▶ _ЧТО НУЖНО СДЕЛАТЬ_:
1: Перепишите без изменений фрагмент текста о проституции в дореволюционной России, начиная со слов «В XIX веке редких» и заканчивая словами «другом на волю.».
2: Продолжите текст о проституции в дореволюционной России, начав сразу после его последнего предложения.

▶ _ТЕКСТ ДЛЯ РАЗБОРА_:
..............................
В XIX веке редких женщин держали в публичных домах силой. Как правило, «по кривой дорожке» шли бывшие жительницы деревень, которые по прибытии в город не могли найти работу и решались на отчаянный шаг. Со временем легальные дома терпимости стали «специализироваться» на разных типах клиентов: едва ли в одном и том же заведении могли скрасить вечер дворянин и рабочий. Как ни печально, но проституция превратилась практически в норму жизни. Известно, что литературный критик Николай Добролюбов долгое время состоял в отношениях с девушкой легкого поведения, а однажды вдруг решил жениться на ней. Узнав об этом, его коллега, автор романа «Что делать?» Николай Чернышевский запер товарища в квартире и настоятельно рекомендовал много раз подумать о своих планах. В итоге Добролюбов отказался от смелой идеи и был выпущен заботливым другом на волю.
После первой русской революции деликатный вопрос вновь встал на повестке дня. В 1909 году состоялся Всероссийский съезд по борьбе с проституцией, на котором общественные деятельницы обсуждали пути решения вопроса без ущерба для женщин. Ариадна Тыркова, выступавшая от партии кадетов, оставила дневниковую запись: «Немецкая феминистка Ширмахер приезжала, читала лекции и заодно, взяв за шиворот нескольких дам, заставила их образовать инициативный комитет. Я свой шиворот не подставила, и за то она показала мне спину. А мне не хочется, чтобы такое серьезное дело, как борьба с проституцией, началось у нас по почину иностранки…». Сторонницы полного запрета проституции полагали, что это явление настолько укоренилось в обществе, что уже проникает в брачные отношения, уродуя их. К женщинам легкого поведения порой негласно причисляли даже тех, кто выходит замуж по расчету, «хладнокровно взвешивая служебное положение или заработные способности мужа». При этом ответственность за процветание подобной модели взаимоотношений возлагалась на обе стороны – поскольку спрос, как известно, формирует предложение.
..............................
▶ _ИСХОДНЫЕ ДАННЫЕ_:
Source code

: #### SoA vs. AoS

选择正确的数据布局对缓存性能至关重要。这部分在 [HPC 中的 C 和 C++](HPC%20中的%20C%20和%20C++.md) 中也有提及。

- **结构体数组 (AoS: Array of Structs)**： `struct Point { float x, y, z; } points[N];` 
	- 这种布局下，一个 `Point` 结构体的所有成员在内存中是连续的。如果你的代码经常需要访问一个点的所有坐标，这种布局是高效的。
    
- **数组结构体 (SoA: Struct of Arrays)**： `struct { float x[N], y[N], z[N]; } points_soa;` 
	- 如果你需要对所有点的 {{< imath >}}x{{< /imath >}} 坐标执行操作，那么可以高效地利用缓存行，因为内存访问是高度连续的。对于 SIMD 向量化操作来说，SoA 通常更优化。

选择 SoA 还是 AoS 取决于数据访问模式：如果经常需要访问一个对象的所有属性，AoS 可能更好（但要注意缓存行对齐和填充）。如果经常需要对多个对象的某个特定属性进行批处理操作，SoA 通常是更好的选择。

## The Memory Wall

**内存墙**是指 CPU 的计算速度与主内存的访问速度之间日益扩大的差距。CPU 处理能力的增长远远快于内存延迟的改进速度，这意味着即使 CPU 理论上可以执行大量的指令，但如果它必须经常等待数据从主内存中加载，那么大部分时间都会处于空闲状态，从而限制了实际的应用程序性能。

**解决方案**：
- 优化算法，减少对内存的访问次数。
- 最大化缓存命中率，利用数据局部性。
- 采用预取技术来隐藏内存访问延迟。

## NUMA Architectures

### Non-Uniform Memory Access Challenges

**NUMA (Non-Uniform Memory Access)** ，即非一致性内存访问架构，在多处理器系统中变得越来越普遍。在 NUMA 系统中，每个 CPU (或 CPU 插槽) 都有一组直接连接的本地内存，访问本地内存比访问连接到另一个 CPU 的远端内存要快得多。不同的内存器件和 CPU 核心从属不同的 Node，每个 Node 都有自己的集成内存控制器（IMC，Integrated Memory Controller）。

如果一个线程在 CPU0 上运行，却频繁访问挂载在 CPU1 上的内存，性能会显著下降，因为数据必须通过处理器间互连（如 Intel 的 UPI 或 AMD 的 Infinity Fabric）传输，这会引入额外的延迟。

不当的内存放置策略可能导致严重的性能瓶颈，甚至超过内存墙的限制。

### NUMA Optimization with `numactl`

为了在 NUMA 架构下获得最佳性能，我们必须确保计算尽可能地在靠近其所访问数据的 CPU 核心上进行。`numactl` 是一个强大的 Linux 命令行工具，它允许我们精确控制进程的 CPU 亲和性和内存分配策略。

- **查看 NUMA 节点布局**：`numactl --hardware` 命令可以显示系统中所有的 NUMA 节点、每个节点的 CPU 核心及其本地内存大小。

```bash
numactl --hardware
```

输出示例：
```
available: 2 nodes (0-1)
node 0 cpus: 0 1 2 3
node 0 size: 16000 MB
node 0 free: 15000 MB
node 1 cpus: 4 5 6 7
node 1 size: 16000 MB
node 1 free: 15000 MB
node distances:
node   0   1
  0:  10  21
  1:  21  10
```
..............................
▶ _ОТВЕТЫ ПО НОМЕРАМ_:
1:
В XIX веке редких женщин держали в публичных домах силой. Как правило, «по кривой дорожке» шли бывшие жительницы деревень, которые по прибытии в город не могли найти работу и решались на отчаянный шаг. Со временем легальные дома терпимости стали «специализироваться» на разных типах клиентов: едва ли в одном и том же заведении могли скрасить вечер дворянин и рабочий. Как ни печально, но проституция превратилась практически в норму жизни. Известно, что литературный критик Николай Добролюбов долгое время состоял в отношениях с девушкой легкого поведения, а однажды вдруг решил жениться на ней. Узнав об этом, его коллега, автор романа «Что делать?» Николай Чернышевский запер товарища в квартире и настоятельно рекомендовал много раз подумать о своих планах. В итоге Добролюбов отказался от смелой идеи и был выпущен заботливым другом на волю.

2:
Критики врачебно-полицейского надзора называли его иронией над самим собой, очевидно, намекая на его формализм. В то же время после его отмены в феврале 1917 года сами публичные женщины оказались недовольными, поскольку перестали чувствовать себя хоть сколько-нибудь защищенными. За три столетия отношение к «неистовым женщинам» сильно изменилось: если в XVIII веке их нещадно порицали, но вместе с тем старались спрятать от всеобщих глаз, то в двадцатом столетии решать вопрос предлагали гласно, а девушек легкого поведения считали жертвами тяжелых обстоятельств. После Октябрьской революции проституция была категорически запрещена и приравнивалась к уголовному правонарушению. Новая власть вернулась к позиции многовековой давности, но не смогла полностью искоренить «пикантное» явление – оно попросту ушло в подполье.